Well, it looks like things are moving toward a peaceful resolution here. Lesson one has to be relearned again and again: tone is impossible to control in an e-mail. I read things that weren't there and other people heard things not said by me. The larger issue that I am wrestling, wrestling, wrestling with is power. Like many of us, my self-image has not caught up to my adult reality: it's all too easy for me to return mentally to the 4th grade lunchroom. I have not always taken responsibility for the influence I may have or even the threat I might be perceived as simply because it doesn't usually occur to me that I have any real power. But I do, of course—anyone with a public voice does—and that means taking responsibility, treading lightly where I need to and knowing I can be effective on my own behalf or on the behalf of others.

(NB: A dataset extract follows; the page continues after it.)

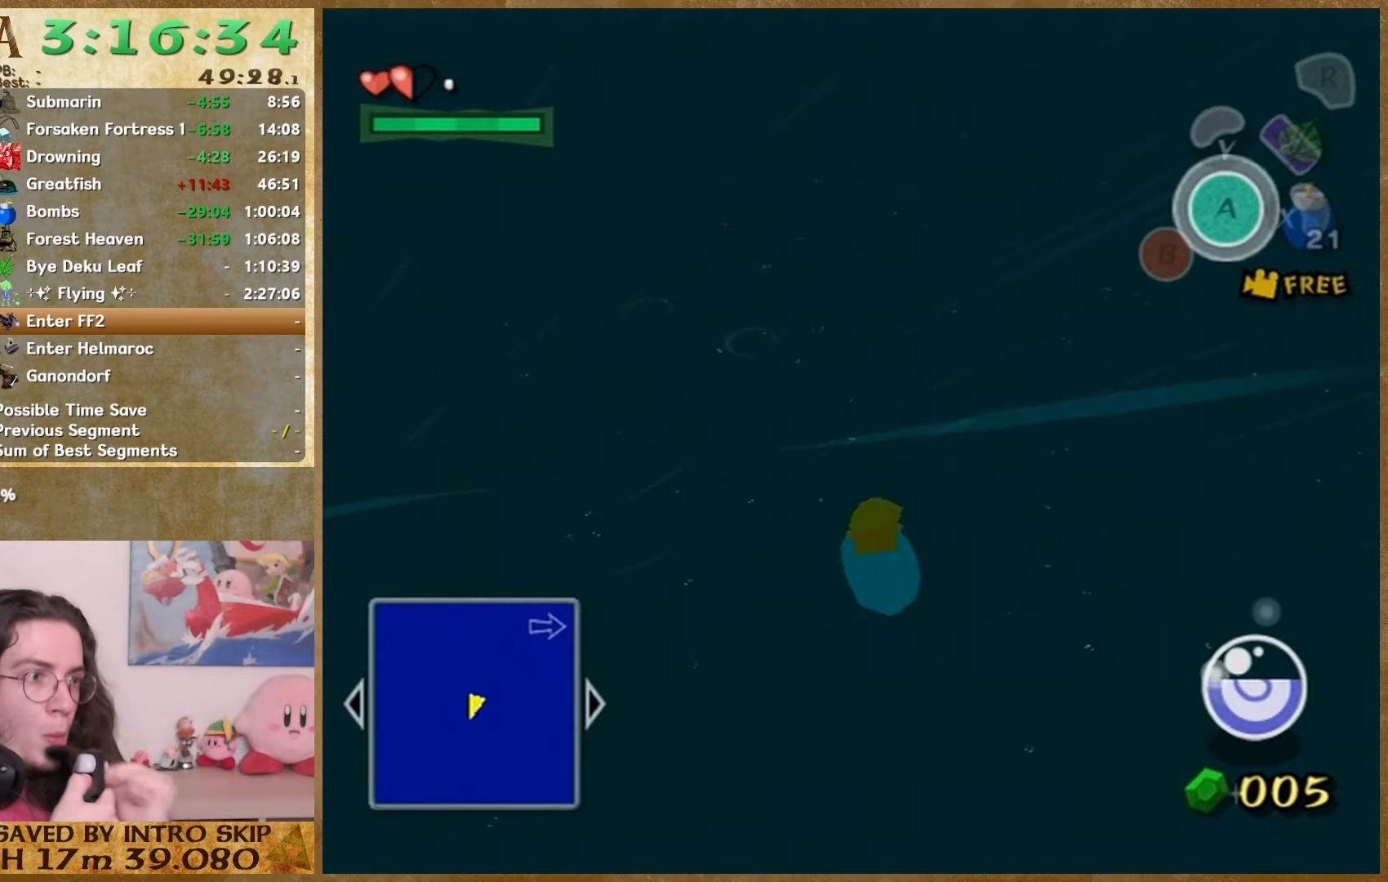
{"buttons": [], "left_stick": "down", "right_stick": "center", "events": [[33, "left_stick", "down"], [100, "left_stick", "up"], [467, "left_stick", "down"]]}
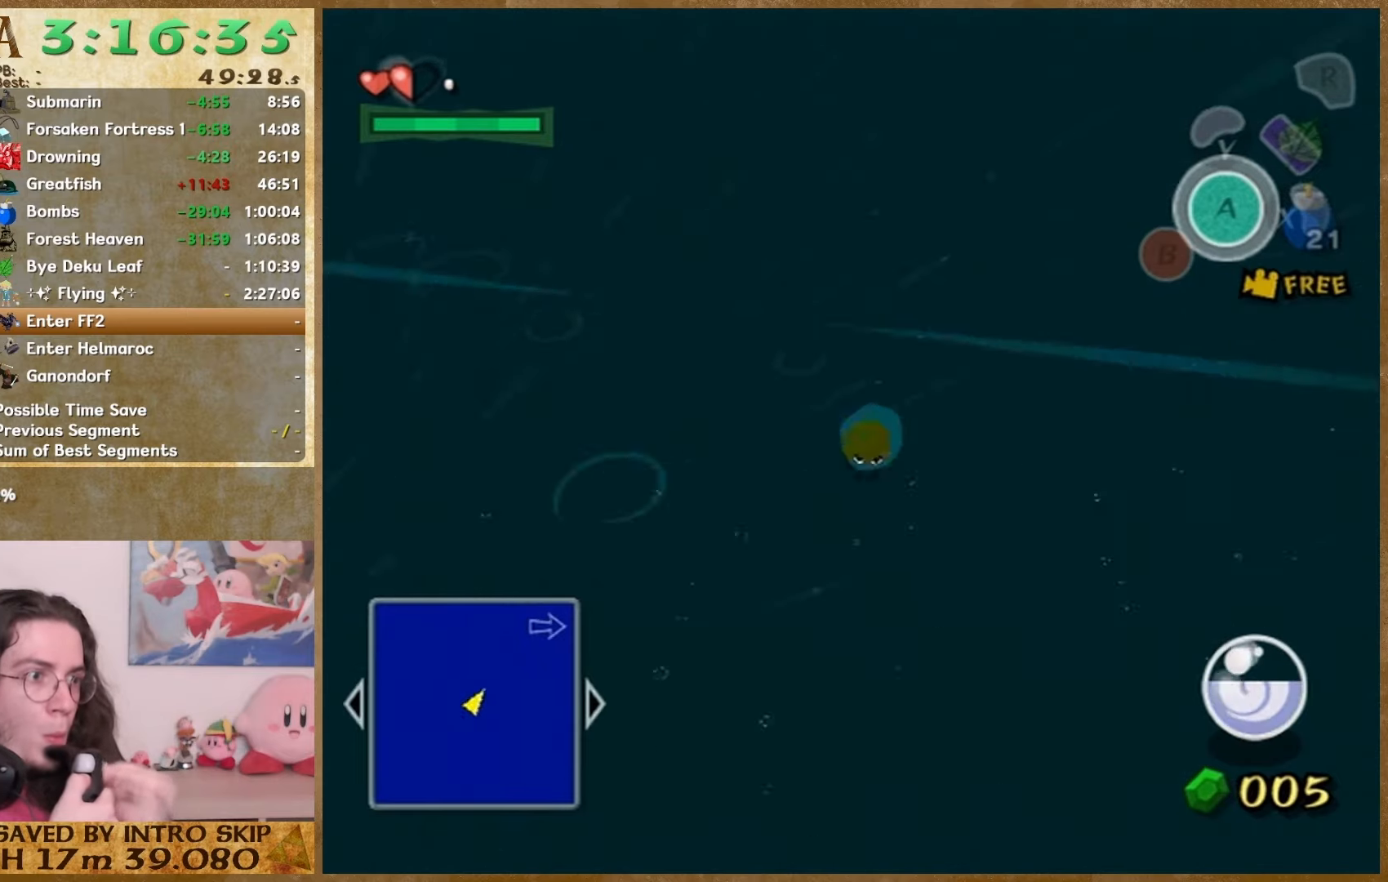
{"buttons": [], "left_stick": "down", "right_stick": "center", "events": [[33, "left_stick", "up"], [167, "left_stick", "center"], [233, "left_stick", "down-left"], [367, "left_stick", "up"], [500, "left_stick", "down"]]}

It also means recognizing that I will inevitably be attacked for simply having a modicum of power, whether I exercise it consciously or not. This is hard for me to come to terms with. In spite of cultural-studies instincts that tell me "everything is political," I am not by nature a very political person. I have no taste for intrigue or conspiracy, even in a good cause. (Fourier would say I rank low in the "cabalist" passion.) While I realize in the abstract that people might talk unkindly about me behind my back, it doesn't occur to me to be on guard about such a thing. In fact the en garde position is entirely foreign to this would-be avant-gardeist (or avant-garde sympathizer). Malice shocks and dismays me every time because I refuse to concede that my ambition (to be a better poet, to be a well-published poet, to influence the world for the better, and not least to get and keep a good job) means that I am taking the food out of someone else's mouth. Why should poetry, of all ridiculous things, be tied to an economy of scarcity? I want to believe that there's turf enough for all who want it—better, that we can each build the structures we need on the "land" we already possess. Naive? Probably. But without such naivety, how to preserve the open-heartedness which makes my life worth living and my poetry worthh writing? That might be lesson two, a far more difficult trick.